1 Comprehensive Pneumology Center (CPC), University Hospital of the Ludwig-Maximilians University (LMU), LMU, Helmholtz Zentrum München, Member of the German Center for Lung Research (DZL), Munich, Germany.
2 Department of Internal Medicine, Universities of Giessen and Marburg Lung Center (UGMLC), Justus-Liebig-University Giessen, Member of the DZL, Giessen, Germany.
Am J Respir Crit Care Med. 2015 Nov 1;192(9):1089-101. doi: 10.1164/rccm.201412-2270OC.
The ubiquitin-proteasome system is critical for maintenance of protein homeostasis by degrading polyubiquitinated proteins in a spatially and temporally controlled manner. Cell and protein homeostasis are altered upon pathological tissue remodeling. Dysregulation of the proteasome has been reported for several chronic diseases of the heart, brain, and lung. We hypothesized that proteasome function is altered upon fibrotic lung remodeling, thereby contributing to the pathogenesis of idiopathic pulmonary fibrosis (IPF).
To investigate proteasome function during myofibroblast differentiation.
We treated lung fibroblasts with transforming growth factor (TGF)-β and examined proteasome composition and activity. For in vivo analysis, we used mouse models of lung fibrosis and fibrotic human lung tissue.

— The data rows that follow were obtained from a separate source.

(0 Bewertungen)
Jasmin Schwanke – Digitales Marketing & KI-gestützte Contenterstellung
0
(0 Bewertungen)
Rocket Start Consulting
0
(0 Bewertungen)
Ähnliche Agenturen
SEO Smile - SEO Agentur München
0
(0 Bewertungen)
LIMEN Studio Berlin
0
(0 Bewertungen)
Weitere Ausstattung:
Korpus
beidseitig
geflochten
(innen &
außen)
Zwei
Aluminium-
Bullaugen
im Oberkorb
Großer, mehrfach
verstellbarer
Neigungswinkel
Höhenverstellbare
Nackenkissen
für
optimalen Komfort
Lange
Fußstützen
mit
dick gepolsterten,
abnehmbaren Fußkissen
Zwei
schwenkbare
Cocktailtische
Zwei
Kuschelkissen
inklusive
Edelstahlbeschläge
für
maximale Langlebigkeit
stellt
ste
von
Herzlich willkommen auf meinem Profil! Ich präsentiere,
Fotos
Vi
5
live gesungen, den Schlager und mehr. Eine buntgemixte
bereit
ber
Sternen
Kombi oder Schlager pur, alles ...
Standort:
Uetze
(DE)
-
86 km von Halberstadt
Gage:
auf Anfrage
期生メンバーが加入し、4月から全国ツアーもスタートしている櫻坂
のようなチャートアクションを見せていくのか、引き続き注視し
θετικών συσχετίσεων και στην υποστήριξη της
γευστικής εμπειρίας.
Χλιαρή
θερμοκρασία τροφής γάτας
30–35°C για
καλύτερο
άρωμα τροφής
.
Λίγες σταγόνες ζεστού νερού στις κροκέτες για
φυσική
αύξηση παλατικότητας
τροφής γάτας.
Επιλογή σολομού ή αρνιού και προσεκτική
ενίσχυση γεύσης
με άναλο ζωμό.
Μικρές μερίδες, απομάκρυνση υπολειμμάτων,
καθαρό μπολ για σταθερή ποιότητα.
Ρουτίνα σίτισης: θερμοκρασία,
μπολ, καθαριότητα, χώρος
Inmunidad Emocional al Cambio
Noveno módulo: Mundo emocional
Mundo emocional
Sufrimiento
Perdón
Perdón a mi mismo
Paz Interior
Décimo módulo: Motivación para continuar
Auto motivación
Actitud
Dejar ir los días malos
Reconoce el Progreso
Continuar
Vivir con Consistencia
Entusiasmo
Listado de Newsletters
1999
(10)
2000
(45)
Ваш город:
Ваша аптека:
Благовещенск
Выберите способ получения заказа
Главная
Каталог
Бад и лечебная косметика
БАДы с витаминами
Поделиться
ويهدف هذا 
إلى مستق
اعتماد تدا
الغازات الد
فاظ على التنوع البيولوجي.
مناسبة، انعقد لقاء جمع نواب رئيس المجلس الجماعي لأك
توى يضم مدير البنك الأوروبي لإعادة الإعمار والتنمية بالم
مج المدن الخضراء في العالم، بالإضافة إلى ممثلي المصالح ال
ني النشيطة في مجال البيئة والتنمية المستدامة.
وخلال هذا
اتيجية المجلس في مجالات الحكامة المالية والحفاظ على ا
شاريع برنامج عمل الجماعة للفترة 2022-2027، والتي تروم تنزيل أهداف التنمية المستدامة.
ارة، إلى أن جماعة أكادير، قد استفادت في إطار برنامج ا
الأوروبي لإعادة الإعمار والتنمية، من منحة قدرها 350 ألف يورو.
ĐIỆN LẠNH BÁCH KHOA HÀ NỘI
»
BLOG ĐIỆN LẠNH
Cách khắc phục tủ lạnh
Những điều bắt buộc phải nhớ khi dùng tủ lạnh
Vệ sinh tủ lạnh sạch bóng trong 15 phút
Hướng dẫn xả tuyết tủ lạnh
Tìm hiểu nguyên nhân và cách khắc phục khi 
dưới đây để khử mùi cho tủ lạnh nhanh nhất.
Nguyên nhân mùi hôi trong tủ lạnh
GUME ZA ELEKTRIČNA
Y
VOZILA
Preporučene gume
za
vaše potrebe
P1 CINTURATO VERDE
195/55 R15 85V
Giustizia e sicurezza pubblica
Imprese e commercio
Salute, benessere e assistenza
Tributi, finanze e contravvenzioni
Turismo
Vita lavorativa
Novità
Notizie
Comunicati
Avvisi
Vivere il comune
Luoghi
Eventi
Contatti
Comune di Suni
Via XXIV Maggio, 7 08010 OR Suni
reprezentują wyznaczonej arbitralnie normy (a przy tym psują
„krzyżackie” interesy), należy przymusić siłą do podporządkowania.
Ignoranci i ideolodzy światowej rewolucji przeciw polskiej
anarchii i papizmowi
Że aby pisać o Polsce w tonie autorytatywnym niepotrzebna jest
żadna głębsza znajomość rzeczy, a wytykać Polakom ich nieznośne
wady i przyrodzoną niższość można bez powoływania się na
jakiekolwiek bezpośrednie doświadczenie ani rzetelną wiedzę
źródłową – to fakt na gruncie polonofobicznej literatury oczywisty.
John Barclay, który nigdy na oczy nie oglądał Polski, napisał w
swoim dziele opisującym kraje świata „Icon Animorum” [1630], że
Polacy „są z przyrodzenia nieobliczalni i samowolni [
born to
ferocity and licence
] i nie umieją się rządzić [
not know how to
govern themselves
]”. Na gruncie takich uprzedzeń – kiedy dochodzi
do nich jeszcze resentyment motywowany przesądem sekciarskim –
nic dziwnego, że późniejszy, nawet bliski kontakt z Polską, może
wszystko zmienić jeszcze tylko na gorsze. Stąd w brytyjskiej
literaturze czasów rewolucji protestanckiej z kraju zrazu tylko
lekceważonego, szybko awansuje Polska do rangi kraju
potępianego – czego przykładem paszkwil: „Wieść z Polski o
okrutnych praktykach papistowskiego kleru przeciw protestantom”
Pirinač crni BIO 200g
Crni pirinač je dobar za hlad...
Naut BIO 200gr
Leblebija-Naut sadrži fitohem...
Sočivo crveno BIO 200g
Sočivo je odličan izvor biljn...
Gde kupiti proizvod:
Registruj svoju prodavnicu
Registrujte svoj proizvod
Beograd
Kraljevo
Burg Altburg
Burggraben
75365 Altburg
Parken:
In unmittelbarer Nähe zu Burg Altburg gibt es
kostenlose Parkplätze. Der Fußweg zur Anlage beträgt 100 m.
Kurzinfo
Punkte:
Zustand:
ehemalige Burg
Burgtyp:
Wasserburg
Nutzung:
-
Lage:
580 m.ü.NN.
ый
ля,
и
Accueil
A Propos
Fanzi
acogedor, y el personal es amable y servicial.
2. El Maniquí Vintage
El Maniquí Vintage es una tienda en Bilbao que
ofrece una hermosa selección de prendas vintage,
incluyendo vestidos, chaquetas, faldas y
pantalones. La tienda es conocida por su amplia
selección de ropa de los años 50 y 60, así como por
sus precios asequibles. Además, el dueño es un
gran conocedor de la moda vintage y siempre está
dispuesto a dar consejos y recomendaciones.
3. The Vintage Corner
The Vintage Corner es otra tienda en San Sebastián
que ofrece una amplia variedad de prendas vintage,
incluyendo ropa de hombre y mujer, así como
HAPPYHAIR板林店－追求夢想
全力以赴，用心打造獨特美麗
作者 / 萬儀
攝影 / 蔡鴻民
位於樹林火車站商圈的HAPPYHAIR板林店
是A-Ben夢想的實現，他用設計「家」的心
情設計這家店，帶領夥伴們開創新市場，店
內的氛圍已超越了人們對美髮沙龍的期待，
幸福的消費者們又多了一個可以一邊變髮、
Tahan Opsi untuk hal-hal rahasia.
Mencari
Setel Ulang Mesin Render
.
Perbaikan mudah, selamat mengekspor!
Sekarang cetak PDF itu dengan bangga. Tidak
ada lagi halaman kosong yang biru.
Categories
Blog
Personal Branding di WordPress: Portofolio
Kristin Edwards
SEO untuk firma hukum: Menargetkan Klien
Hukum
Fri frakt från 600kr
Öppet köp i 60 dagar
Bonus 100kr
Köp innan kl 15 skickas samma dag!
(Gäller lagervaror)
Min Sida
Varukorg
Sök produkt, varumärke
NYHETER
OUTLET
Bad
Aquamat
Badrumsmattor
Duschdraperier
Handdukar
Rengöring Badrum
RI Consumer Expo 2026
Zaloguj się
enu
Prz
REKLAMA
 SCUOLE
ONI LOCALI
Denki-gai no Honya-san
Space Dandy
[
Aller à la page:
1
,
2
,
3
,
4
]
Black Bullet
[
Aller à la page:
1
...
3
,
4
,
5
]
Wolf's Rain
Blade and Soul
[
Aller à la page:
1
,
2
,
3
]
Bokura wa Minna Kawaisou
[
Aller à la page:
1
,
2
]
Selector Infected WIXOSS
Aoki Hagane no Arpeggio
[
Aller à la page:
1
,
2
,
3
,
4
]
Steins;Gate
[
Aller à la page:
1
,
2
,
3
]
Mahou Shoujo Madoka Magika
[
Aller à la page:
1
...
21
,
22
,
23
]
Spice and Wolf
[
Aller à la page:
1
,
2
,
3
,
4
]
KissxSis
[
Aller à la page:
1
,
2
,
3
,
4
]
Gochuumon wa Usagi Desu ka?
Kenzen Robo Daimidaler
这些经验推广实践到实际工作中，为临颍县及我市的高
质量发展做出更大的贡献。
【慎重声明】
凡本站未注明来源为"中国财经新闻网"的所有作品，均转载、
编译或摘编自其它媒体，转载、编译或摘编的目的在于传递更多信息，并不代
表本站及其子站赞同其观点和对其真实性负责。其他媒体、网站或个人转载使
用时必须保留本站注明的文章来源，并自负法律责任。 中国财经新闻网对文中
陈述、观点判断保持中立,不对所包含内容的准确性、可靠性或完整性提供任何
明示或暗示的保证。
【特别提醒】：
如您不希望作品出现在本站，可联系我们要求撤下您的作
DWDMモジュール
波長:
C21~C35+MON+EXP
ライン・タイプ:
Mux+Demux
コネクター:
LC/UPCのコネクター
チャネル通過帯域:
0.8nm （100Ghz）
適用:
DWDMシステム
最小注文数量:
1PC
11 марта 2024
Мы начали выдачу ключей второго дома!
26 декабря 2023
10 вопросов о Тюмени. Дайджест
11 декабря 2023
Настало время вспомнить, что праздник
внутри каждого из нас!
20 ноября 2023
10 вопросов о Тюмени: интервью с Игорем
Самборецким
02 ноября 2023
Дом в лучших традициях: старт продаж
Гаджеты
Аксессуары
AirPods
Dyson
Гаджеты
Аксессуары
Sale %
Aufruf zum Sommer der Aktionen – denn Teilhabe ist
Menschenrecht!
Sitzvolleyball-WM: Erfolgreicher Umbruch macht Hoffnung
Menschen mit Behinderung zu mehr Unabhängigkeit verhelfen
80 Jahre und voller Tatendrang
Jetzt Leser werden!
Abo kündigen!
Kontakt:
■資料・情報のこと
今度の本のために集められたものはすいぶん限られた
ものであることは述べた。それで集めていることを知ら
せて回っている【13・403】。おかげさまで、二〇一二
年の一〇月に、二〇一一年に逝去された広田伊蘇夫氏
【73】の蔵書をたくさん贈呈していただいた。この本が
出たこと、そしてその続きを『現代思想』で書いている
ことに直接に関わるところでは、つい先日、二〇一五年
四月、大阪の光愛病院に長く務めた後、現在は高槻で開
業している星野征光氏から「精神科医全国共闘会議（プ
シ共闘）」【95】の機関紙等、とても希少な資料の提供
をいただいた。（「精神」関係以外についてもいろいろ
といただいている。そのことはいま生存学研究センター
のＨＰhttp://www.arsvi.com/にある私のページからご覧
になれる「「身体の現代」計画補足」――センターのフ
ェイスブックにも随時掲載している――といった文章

We demonstrate that induction of myofibroblast differentiation by TGF-β involves activation of the 26S proteasome, which is critically dependent on the regulatory subunit Rpn6. Silencing of Rpn6 in primary human lung fibroblasts counteracted TGF-β-induced myofibroblast differentiation. Activation of the 26S proteasome and increased expression of Rpn6 were detected during bleomycin-induced lung remodeling and fibrosis. Importantly, Rpn6 is overexpressed in myofibroblasts and basal cells of the bronchiolar epithelium in lungs of patients with IPF, which is accompanied by enhanced protein polyubiquitination.
We identified Rpn6-dependent 26S proteasome activation as an essential feature of myofibroblast differentiation in vitro and in vivo, and our results suggest it has an important role in IPF pathogenesis.
泛素-蛋白酶体系统通过时空控制方式降解多泛素化蛋白,对于维持蛋白质内稳态至关重要。细胞和蛋白质内稳态在病理性组织重塑时会发生改变。几种心脏、大脑和肺部的慢性疾病已报道存在蛋白酶体失调。我们假设在纤维化性肺重塑时,蛋白酶体功能发生改变,从而导致特发性肺纤维化(IPF)的发病机制。
研究成肌纤维细胞分化过程中的蛋白酶体功能。
我们用转化生长因子(TGF)-β处理肺成纤维细胞,并检测蛋白酶体组成和活性。为了进行体内分析,我们使用了肺纤维化的小鼠模型和纤维化的人肺组织。
我们证明 TGF-β诱导的成肌纤维细胞分化涉及 26S 蛋白酶体的激活,这严重依赖于调节亚基 Rpn6。在原代人肺成纤维细胞中沉默 Rpn6 可拮抗 TGF-β诱导的成肌纤维细胞分化。在博来霉素诱导的肺重塑和纤维化过程中,检测到 26S 蛋白酶体的激活和 Rpn6 的表达增加。重要的是,在 IPF 患者的肺中,Rpn6 在肌成纤维细胞和小支气管上皮的基底细胞中过度表达,伴随着蛋白多泛素化的增强。
我们确定了 Rpn6 依赖性 26S 蛋白酶体激活是体外和体内成肌纤维细胞分化的一个重要特征,并且我们的结果表明它在 IPF 发病机制中具有重要作用。